**Quoted text**

Well, try hard as you like, and you’ll fail. Because Mandela was about politics and he was about race and he was about freedom and he was even about force, and he did what he felt he had to do and given the current economic inequality in South Africa he might even have died thinking he didn’t do nearly enough of it. And perhaps the greatest tragedy of Mandela’s life isn’t that he spent almost thirty years jailed by well-heeled racists who tried to shatter millions of spirits through breaking his soul, but that there weren’t or aren’t nearly enough people like him. Because that’s South Africa now, a country long ago plunged headfirst so deep into the sewage of racial hatred that, for all Mandela’s efforts, it is still retching by the side of the swamp. Just imagine if Cape Town were London. Imagine seeing two million white people living in shacks and mud huts along the M25 as you make your way into the city, where most of the biggest houses and biggest jobs are occupied by a small, affluent to wealthy group of black people. There are no words for the resentment that would still simmer there.Nelson Mandela was not a god, floating elegantly above us and saving us. He was utterly, thoroughly human, and he did all he did in spite of people like you. There is no need to name you because you know who you are, we know who you are, and you know we know that too. You didn’t break him in life, and you won’t shape him in death. You will try, wherever you are, and you will fail.
My question is-will the traditional media fail? Will we wind up with yet another saintly Martin Luther King Jr. known only for “I have a dream” and “content of character”? Will it be like the historically incorrect images of that “tired older woman” who sat down on a bus one day-Rosa Parks?
Bloggers, educators, parents and teachers have to ensure that the life of the individual-Nelson Mandala-is firmly seated in an historical context, as well as part and parcel of the continuing struggle in South Africa to deal with not only the continuance of racism, but also of the severity and inequality of economic apartheid.
A good place to start is with the African National Congress (ANC) History, at their website, which is important to review if you don’t understand how long this struggle has been underway. It has nine sections:
1. The African Kingdoms are defeated 1860s – 1900
2. The ANC is formed – 1912
3. Working for a Wage
4. The ANC Gains New Life – 1940s
5. A Mass Movement is Born – 1950
6. The Armed Struggle Begins – 1960s
7. Workers and Students Fight Back – 1970s
8. The Struggle for People`s Power – 1980s
9. The ANC is Unbanned
While there, for visual images and video please visit the ANC archives
Poster: 1951 Defiance Campaign
Poster published by the ANC in 1984; designed by Thami Mnyele; printed by Caledonian Press, London. The photograph shows blind trade union leader Violet Hashe addressing a crowd in Johannesburg at the start of the 1951 Defiance Campaign; picture from Drum Magazine. Poster: … to organise our womenfolk into a powerful, united and active force for revolutionary change. This task falls on men and women alike – all of us as comrades. FORWARD WITH THE YEAR OF THE WOMEN!

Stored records

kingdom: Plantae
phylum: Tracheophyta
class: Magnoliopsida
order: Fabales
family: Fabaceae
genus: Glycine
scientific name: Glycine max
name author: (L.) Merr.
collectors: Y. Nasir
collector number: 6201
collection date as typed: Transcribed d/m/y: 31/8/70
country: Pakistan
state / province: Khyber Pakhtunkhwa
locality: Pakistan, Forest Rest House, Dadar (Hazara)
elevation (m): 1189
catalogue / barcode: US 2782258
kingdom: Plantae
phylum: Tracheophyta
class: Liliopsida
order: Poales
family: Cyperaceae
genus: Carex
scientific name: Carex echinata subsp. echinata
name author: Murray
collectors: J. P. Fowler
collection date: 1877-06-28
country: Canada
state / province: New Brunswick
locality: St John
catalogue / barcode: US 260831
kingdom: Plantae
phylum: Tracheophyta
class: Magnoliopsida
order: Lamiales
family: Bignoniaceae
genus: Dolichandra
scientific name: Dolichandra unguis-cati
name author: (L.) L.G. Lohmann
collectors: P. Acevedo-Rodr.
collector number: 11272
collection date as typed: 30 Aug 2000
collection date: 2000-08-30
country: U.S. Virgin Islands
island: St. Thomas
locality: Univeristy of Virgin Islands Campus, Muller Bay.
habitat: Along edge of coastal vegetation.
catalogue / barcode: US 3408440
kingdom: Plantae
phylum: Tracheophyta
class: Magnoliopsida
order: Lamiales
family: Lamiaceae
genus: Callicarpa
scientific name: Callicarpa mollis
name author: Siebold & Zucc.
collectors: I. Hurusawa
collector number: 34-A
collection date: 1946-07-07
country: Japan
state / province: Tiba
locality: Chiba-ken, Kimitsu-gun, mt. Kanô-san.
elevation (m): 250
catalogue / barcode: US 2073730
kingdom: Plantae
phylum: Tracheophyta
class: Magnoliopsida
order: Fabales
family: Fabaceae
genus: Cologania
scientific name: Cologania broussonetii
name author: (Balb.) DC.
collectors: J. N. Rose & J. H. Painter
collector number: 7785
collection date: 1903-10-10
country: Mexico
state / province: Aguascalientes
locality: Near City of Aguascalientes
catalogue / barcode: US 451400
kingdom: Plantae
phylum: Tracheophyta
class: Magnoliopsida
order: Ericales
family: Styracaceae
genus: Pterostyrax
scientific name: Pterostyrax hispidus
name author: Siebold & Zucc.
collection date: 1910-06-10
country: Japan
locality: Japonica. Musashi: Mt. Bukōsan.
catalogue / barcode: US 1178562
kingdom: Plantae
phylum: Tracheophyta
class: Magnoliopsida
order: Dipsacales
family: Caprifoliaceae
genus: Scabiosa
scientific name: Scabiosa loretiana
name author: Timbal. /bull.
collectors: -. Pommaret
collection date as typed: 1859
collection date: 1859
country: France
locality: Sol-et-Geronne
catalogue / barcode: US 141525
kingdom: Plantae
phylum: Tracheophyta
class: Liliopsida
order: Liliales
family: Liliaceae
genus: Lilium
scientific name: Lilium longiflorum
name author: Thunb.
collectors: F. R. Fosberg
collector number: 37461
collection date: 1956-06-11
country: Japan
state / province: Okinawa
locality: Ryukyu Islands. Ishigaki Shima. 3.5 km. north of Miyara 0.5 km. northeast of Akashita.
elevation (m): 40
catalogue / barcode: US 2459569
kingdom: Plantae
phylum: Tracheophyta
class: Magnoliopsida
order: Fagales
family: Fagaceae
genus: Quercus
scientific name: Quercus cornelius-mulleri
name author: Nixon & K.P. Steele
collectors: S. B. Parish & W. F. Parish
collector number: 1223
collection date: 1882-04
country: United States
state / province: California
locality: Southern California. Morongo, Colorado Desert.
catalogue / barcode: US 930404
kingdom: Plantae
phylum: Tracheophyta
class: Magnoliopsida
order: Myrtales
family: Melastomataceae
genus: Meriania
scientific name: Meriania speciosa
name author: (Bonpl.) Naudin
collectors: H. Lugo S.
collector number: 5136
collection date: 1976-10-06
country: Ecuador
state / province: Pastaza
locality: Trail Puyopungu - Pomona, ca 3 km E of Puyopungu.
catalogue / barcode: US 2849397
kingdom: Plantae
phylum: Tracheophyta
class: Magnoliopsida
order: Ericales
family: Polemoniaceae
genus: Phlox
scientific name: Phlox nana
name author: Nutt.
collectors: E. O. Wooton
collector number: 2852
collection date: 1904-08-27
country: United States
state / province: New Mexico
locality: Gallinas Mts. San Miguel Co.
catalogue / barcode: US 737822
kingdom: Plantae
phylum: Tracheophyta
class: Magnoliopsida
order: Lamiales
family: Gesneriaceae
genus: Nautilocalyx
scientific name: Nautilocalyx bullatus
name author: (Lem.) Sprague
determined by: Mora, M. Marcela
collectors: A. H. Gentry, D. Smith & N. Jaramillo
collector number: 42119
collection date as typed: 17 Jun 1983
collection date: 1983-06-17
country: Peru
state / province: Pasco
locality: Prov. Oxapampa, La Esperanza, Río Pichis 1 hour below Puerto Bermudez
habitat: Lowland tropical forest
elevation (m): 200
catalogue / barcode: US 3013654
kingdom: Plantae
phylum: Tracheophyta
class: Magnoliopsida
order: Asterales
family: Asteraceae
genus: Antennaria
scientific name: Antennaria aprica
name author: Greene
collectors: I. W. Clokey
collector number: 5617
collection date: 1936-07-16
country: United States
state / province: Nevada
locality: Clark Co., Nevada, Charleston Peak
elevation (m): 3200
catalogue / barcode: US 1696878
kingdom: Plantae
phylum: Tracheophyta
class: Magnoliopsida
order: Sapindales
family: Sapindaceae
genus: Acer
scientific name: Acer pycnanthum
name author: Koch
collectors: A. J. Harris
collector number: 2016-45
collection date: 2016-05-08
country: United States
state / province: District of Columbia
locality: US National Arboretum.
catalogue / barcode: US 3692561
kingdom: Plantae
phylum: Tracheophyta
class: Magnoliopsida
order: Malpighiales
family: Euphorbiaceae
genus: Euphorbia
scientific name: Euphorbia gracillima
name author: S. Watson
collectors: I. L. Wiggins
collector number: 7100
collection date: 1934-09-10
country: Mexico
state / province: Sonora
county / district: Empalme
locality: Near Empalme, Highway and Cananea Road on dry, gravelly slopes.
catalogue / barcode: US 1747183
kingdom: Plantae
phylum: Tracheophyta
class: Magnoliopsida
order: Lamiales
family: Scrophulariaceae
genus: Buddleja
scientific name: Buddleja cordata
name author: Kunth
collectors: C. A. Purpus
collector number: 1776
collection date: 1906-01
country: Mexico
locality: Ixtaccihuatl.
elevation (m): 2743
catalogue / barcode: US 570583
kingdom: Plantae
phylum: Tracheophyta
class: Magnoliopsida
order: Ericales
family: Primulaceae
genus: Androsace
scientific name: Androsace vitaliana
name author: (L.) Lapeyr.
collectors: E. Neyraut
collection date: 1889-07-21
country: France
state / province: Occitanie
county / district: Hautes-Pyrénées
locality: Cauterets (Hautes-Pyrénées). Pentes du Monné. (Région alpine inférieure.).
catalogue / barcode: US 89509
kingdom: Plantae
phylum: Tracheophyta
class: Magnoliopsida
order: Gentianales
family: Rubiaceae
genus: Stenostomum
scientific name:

**Problems to work on**
1 > Rewrite the paragraph in the text on Nelson Mandela that begins "A good place to start" in a shorter form, keeping its main facts.
2 > Echo everything in the listing from the line containing "genus: Lilium" down to the line containing "locality: Ryukyu Islands.", with both of those lines included.

**Answers given**
1 > To understand how long the struggle has gone on, start with the African National Congress (ANC) History on the ANC website, which has nine sections.

2 >
genus: Lilium
scientific name: Lilium longiflorum
name author: Thunb.
collectors: F. R. Fosberg
collector number: 37461
collection date: 1956-06-11
country: Japan
state / province: Okinawa
locality: Ryukyu Islands. Ishigaki Shima. 3.5 km. north of Miyara 0.5 km. northeast of Akashita.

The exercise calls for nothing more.